Because S corps owners are required to pay themselves a salary and receive the tax benefit only on dividends, many businesses choose to wait to elect S corporation status until the income the company generates makes the tax designation worthwhile. As a general benchmark, many entrepreneurs will wait until their company starts clearing $50,000 of annual profit. Because of the expenses incurred through payroll services and general W2 wages, $50,000 is where things start to make fiscal sense. For example, if you took in $50,000 and paid yourself a $40,000 salary, you would have $10,000 left over as a dividend payment.

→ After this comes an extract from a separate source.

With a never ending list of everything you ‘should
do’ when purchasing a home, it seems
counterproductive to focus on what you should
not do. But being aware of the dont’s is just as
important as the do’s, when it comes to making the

At that point, the tax savings on the $10,000 dividend ($1,530) would likely cover payroll expenditures.
S Corporation Requirements
Although the S corp can present entrepreneurs with a wide range of advantages, it is not without its restrictions, which are listed below:
Requirements for LLCs and corporations seeking S Corporation tax status:
- LLCs and corporations that file to be taxed as an S corp must be domestic companies.
- Shareholders or members of S corps must be individuals, estates, or certain types of trusts; S corp shareholders cannot be partnerships, other corporations, or non-U.S. residents.
- S corps may only have one class of stock.
- An S corp may have no more than 100 shareholders (or members if an LLC).
- Certain types of corporations do not qualify: some financial institutions, insurance companies and domestic international sales corporations.
- You must file for the S corporation tax designation no later than two months and 15 days after the first day of the taxable year.
- All of a corporation's shareholders must consent to the S corp election.
- All shareholders or members must pay themselves a reasonable salary.
- Shareholders or members are directly responsible for the profits and losses according to their share of ownership.